CIZHONG, China--The Tibetan Catholic Church in Cizhong, a Christian enclave on the threshold of the Himalayas, has seen its Easter services curbed after anti-Chinese riots in Lhasa caused the region's deadliest tensions in two decades.
As a result, this tiny community of less than 1,000 souls located amid picturesque mountains in an overwhelmingly Buddhist area has been affected by the recent unrest where it matters the most for them -- religion.
Easter Sunday is the most important day for the congregation at Cizhong's nearly 100-year-old church due to the similarities between the resurrection of Christ and the reincarnation beliefs of Tibetan Buddhism, locals here said.
"The resurrection of Christ has long been the most attractive aspect of the Tibetan Catholics that live here," said Francis Fang Jicuo, a devout Tibetan Catholic who has practiced his faith here for most of his 80-year-old life.
This Easter has been especially important as Father Yao Fei, a short bespectacled ethnic Mongolian in his late 30s, only arrived in Cizhong in February.
This made him the first permanent priest to live here since French clergymen were expelled shortly after communist China was established in 1949.
Since then, Catholic priests were only periodically dispatched to Cizhong for special occasions such as Christmas and Easter, Fang said.
Sunday's service was to be Yao's first in Cizhong church, built in 1910, nearly 50 years after Catholicism was introduced to the region by French and Swiss missionaries.
However, following the deadly March 14 riots in Lhasa, police from Diqing Tibetan prefecture, in the northwest of Yunnan province, told church officials to restrict Easter services to fewer than 100 people.
They did not say why, but it came rights on the heels of the worst violence to hit Tibet in nearly 20 years.
China said 18 innocent civilians and one police officer were killed in March 14 rioting in the Tibetan capital, Lhasa.
Tibet's government-in-exile in the Indian hill town of Dharamshala has put the toll from a week of unrest across the Himalayan region and neighbouring provinces at 99.
"We are only expecting about 80 followers from (Cizhong) village to attend Easter services as the worshippers from other villages will not be allowed to come," Yao told AFP on Good Friday.
Sitting at 2,000 meters (6,600 feet) above sea-level along the Lancang river -- better known as the Mekong -- Cizhong is only 120 kilometers (75 miles) from the border of China's Tibetan Autonomous Region.
Yao said the Catholic Church here faces similar difficulties in developing and expanding in China as the Buddhist faith, adding he hoped to work with local Buddhists in Diqing to better help religion serve society.
The communist government administers both the Catholic and Buddhist faiths in China, and in similar fashions, Beijing refuses to deal directly with both the Vatican and the Tibetan exiled leader, the Dalai Lama, he said.
At the same time, the communist government has acknowledged that following 20 years of booming economic growth, material wealth alone cannot fulfil the spiritual needs of the Chinese people, Yao said.
"Democracy and religion are both important to solving the problems of society.

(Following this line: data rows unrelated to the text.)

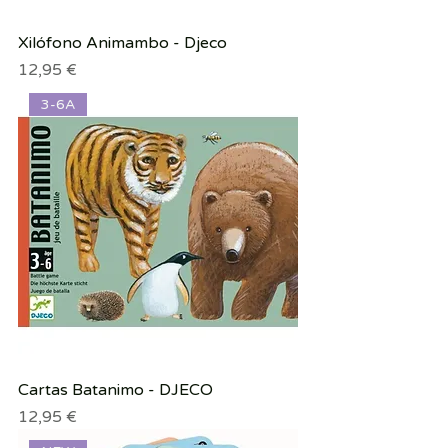
Xilófono Animambo - Djeco
Precio
12,95 €
3-6A
Cartas Batanimo - DJECO
Precio
12,95 €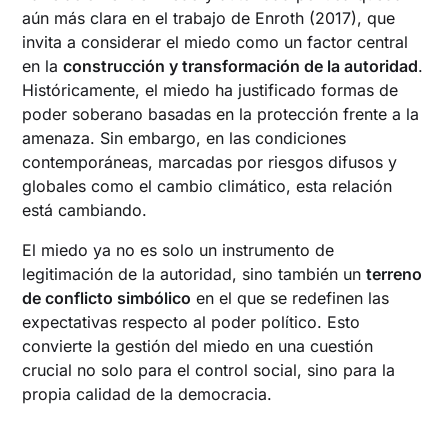
aún más clara en el trabajo de Enroth (2017), que
invita a considerar el miedo como un factor central
en la
construcción y transformación de la autoridad
.
Históricamente, el miedo ha justificado formas de
poder soberano basadas en la protección frente a la
amenaza. Sin embargo, en las condiciones
contemporáneas, marcadas por riesgos difusos y
globales como el cambio climático, esta relación
está cambiando.
El miedo ya no es solo un instrumento de
legitimación de la autoridad, sino también un
terreno
de conflicto simbólico
en el que se redefinen las
expectativas respecto al poder político. Esto
convierte la gestión del miedo en una cuestión
crucial no solo para el control social, sino para la
propia calidad de la democracia.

Everyone recognizes this," he said.
"If social problems cannot be resolved through democracy and religion, then chaos will rule in society."
Educated at the Catholic seminary in Beijing, Yao is originally from northern China's Inner Mongolia region and has previously worked for China's Catholic Church in the southeast province of Fujian.

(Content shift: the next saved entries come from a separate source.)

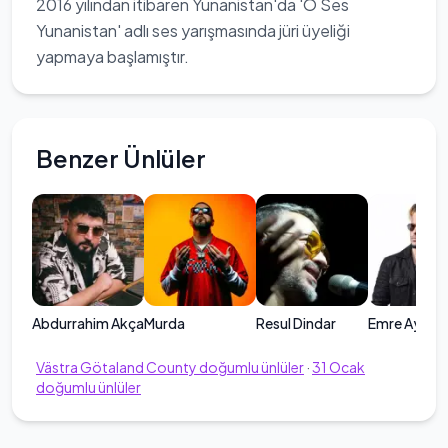
2016 yılından itibaren Yunanistan'da 'O Ses
Yunanistan' adlı ses yarışmasında jüri üyeliği
yapmaya başlamıştır.
Benzer Ünlüler
Abdurrahim Akça
Murda
Resul Dindar
Emre Aydın
Västra Götaland County
doğumlu ünlüler
·
31
Ocak
doğumlu ünlüler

In Cizhong, he hopes to cooperate with the 80-year-old Francis and the other Tibetan families that have been Catholic for generations to help spread the religious faith to others in this rural and sparsely populated region.
"My father worked at this church with Father Andre who came here from France in the 1920s," Francis said.
"There have been six priests at this church and all have eaten bitterness to come here to teach us the love and the benevolence of the Lord. We are happy to have Father Yao, the first priest to come to Cizhong from China."